By Daniel Thomas, Property Correspondent

The former head of real estate banking at NM Rothschild, Andrew Radkiewicz, is launching a UK-listed investment company focused on debt finance for European property, in the latest attempt to exploit the retreat of commercial banks from the sector.

There have been a number of private equity and unlisted fund launches in recent months but Rocksburgh Capital will be the first listed vehicle focused on the mezzanine debt market since the property boom ended last summer.

The Jersey-based company is expected to raise around £125m through its flotation, and unusually is not expected to be geared. This will mean that its investments into mezzanine debt behind property transactions will be akin to a more secure form of equity, protected behind the purchaser's own equity tranche.
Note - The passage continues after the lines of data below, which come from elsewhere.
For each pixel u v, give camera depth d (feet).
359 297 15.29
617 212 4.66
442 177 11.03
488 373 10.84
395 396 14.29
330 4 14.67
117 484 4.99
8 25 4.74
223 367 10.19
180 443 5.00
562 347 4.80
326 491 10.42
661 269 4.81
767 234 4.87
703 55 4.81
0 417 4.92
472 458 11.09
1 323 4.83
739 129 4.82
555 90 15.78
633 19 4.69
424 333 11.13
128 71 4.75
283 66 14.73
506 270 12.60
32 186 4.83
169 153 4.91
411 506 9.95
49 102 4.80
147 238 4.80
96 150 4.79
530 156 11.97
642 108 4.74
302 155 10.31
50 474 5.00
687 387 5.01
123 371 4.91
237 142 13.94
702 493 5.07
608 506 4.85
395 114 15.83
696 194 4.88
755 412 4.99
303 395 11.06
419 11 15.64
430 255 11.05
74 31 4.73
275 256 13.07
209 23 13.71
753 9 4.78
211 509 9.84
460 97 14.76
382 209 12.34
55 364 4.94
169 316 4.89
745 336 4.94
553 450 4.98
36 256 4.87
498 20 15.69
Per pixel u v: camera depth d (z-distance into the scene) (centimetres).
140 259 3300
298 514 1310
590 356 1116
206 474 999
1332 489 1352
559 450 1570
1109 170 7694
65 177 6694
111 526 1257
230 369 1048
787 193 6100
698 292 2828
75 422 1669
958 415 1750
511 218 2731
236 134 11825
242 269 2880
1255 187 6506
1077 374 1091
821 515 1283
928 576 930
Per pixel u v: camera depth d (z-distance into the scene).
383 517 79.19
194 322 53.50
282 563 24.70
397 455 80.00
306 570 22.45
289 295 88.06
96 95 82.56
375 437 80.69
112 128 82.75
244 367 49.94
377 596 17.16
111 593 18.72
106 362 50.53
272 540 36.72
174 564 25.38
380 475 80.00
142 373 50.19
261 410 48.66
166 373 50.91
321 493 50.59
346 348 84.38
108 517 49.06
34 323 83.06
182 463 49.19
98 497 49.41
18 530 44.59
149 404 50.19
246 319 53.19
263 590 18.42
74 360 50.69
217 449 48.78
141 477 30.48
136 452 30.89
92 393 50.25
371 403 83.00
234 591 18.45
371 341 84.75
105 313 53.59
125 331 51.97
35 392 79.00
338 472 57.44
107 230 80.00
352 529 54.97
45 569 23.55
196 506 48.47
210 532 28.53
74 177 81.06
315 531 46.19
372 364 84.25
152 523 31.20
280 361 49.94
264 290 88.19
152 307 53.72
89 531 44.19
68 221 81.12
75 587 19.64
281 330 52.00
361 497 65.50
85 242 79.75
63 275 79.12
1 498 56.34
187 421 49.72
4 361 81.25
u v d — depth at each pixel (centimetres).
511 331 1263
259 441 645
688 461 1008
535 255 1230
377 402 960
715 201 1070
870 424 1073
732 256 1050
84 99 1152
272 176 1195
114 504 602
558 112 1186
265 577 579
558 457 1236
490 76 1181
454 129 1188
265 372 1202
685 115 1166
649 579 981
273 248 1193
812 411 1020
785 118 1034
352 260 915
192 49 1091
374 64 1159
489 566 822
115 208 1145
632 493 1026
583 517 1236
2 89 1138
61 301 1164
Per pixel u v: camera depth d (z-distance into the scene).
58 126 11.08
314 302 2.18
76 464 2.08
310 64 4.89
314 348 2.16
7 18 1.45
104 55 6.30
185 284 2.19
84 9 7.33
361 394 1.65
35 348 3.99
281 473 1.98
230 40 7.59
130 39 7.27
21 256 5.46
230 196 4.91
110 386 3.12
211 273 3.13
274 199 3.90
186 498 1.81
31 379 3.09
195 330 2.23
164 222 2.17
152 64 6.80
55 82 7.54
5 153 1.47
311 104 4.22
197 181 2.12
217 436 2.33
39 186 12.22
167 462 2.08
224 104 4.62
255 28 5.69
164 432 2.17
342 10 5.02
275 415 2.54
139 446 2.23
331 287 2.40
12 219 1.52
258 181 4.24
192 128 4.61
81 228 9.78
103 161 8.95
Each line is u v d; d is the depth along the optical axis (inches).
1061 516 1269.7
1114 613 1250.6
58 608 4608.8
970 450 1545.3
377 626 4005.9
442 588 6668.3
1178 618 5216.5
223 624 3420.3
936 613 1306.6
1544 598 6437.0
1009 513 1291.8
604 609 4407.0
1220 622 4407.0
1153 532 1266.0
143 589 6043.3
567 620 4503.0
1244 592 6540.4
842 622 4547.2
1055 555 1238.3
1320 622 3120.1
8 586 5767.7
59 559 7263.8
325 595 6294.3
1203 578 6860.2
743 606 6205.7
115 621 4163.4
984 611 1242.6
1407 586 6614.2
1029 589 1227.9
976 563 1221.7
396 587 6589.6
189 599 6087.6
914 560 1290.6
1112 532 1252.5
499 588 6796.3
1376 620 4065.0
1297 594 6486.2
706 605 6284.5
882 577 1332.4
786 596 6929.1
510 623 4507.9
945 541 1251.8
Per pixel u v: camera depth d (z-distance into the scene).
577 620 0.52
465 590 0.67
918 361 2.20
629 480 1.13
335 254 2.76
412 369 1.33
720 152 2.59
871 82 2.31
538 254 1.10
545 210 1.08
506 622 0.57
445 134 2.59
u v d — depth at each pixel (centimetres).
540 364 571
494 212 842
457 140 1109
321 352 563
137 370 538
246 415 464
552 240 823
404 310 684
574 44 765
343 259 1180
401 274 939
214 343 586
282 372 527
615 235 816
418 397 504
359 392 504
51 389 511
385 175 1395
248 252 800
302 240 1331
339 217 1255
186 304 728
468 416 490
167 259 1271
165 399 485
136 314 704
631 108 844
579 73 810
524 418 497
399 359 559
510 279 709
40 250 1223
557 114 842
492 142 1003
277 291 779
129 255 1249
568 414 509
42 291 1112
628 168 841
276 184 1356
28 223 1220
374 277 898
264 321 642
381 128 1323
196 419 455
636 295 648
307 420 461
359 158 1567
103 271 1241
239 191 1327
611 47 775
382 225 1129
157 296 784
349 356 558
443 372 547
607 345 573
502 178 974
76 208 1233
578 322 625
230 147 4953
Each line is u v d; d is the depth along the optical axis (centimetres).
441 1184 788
The company will be managed by Rocksburgh Capital Investment Management, set up by Mr Radkiewicz and a former Rothschild colleague, Andrew Macland. Mr. Rad-kiewicz led a number of high-profile debt deals for Rothschild as its former managing director of real estate banking. Oriel Securities will conduct the placing.

Rocksburgh will provide mezzanine finance to commercial property companies across Europe, focusing on markets such as the UK, Germany, France and the Nordic countries, and across most property sectors. There will also be a small allocation to development finance.

There is a shortage of money being lent to the property sector since the credit crisis caused many traditional banks to close their books, particularly for mezzanine debt finance which is perceived as among the more risky parts of the lending market.

With prices far below their peak last summer, some investors are now looking for opportunities to return to the market. However, they are being stymied by a lack of cheap debt creating the conditions for lending at profitable rates on re-priced income-producing property.

Rocksburgh is expected to see an average annual ungeared return of around 15 per cent over seven years, with a dividend yield of 7.5 per cent per year to apply from the second year.

Mezzanine finance also generally earns a cash coupon of between 2 to 6 per cent over the interbank lending rate from the date of investment, and exit fees payable of between 1 to 7 per cent of the loan. It also shares in a percentage of profit made by the investor.